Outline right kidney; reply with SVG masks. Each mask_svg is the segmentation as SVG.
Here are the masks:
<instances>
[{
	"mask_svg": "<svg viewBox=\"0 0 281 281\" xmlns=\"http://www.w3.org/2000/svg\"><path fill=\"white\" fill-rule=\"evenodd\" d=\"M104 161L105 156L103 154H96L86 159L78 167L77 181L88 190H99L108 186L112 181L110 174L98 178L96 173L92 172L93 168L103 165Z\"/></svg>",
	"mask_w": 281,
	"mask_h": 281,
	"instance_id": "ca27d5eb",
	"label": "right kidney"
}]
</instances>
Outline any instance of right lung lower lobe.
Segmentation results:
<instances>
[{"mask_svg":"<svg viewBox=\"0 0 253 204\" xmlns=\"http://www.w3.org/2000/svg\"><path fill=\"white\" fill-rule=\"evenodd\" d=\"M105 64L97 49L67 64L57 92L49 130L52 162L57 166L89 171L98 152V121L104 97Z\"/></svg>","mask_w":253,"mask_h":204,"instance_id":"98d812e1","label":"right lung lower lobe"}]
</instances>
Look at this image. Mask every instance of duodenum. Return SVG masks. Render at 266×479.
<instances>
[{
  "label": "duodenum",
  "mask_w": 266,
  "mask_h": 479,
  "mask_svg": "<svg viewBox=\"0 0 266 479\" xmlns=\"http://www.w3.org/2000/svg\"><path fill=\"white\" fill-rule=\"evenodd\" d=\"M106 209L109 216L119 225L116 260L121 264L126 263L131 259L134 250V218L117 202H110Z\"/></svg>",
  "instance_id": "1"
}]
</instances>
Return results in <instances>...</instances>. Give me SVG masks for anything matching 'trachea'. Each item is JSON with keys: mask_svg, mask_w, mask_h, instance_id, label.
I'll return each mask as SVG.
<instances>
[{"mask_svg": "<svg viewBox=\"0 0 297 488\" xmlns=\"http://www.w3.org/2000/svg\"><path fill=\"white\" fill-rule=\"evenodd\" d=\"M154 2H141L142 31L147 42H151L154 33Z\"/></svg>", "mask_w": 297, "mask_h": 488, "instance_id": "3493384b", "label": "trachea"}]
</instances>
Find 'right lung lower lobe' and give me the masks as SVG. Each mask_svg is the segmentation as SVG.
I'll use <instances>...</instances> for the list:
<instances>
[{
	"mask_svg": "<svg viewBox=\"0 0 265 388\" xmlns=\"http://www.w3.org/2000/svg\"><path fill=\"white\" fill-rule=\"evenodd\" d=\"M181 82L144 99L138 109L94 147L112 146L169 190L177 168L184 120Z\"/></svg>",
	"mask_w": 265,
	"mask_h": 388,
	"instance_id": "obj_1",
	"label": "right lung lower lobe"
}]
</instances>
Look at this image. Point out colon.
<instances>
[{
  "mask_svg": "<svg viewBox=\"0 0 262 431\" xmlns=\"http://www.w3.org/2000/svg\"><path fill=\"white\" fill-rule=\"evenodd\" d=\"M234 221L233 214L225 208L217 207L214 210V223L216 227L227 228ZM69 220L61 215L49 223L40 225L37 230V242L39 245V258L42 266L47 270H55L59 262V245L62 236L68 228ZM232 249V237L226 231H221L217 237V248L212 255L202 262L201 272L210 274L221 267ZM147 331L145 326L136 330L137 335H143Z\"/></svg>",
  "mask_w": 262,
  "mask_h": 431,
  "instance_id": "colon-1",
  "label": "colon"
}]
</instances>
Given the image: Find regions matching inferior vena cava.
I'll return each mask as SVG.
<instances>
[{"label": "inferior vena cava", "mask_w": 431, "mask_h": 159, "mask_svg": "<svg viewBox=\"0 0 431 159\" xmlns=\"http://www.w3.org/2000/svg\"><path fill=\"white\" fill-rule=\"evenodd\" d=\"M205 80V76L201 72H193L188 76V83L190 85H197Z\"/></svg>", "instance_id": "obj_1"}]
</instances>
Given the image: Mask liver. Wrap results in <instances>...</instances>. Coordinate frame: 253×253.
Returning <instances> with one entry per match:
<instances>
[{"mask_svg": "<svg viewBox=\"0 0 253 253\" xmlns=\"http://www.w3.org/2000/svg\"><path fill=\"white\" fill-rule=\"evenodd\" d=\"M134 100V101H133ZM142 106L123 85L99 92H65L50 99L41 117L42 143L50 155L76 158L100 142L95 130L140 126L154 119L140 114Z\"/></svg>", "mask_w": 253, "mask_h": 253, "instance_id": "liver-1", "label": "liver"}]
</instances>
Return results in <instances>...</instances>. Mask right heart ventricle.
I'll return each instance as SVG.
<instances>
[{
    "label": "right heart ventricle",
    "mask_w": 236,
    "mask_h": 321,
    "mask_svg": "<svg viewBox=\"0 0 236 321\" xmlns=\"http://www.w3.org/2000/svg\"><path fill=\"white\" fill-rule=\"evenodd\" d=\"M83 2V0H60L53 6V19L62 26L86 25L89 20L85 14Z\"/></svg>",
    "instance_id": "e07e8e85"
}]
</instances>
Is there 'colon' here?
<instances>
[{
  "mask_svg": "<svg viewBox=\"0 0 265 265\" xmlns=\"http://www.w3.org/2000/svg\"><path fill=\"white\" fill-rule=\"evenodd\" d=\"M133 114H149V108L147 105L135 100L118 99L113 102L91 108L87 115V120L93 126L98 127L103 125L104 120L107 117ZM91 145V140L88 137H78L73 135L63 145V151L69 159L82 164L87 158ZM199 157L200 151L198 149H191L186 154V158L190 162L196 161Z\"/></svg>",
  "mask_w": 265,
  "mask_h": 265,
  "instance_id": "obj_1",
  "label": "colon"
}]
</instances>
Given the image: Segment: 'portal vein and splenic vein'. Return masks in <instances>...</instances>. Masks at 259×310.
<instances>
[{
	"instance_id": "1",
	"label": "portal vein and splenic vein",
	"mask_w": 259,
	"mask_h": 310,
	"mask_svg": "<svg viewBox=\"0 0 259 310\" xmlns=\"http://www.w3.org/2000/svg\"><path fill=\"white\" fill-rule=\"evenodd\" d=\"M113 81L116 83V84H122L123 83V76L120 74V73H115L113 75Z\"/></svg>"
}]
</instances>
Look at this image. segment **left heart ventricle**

————

Copy out verbatim the rows starting at the line that contains "Is there 'colon' here?" and ending with the last line of the rows, inclusive of both.

__RESULT OF THE EXERCISE__.
Is there 'colon' here?
<instances>
[{
  "mask_svg": "<svg viewBox=\"0 0 265 265\" xmlns=\"http://www.w3.org/2000/svg\"><path fill=\"white\" fill-rule=\"evenodd\" d=\"M133 114H149V108L147 105L135 100L118 99L113 102L91 108L87 115V120L93 126L98 127L103 125L104 120L107 117ZM91 145V140L88 137H78L73 135L63 145V151L69 159L82 164L87 158ZM199 157L200 151L198 149H191L186 154V158L190 162L196 161Z\"/></svg>",
  "mask_w": 265,
  "mask_h": 265,
  "instance_id": "obj_1",
  "label": "colon"
}]
</instances>
Given the image: Segment: 'portal vein and splenic vein'. Return masks in <instances>...</instances>. Masks at 259×310.
<instances>
[{
	"instance_id": "1",
	"label": "portal vein and splenic vein",
	"mask_w": 259,
	"mask_h": 310,
	"mask_svg": "<svg viewBox=\"0 0 259 310\" xmlns=\"http://www.w3.org/2000/svg\"><path fill=\"white\" fill-rule=\"evenodd\" d=\"M113 81L116 83V84H122L123 83V76L120 74V73H115L113 75Z\"/></svg>"
}]
</instances>
Look at this image. segment **left heart ventricle**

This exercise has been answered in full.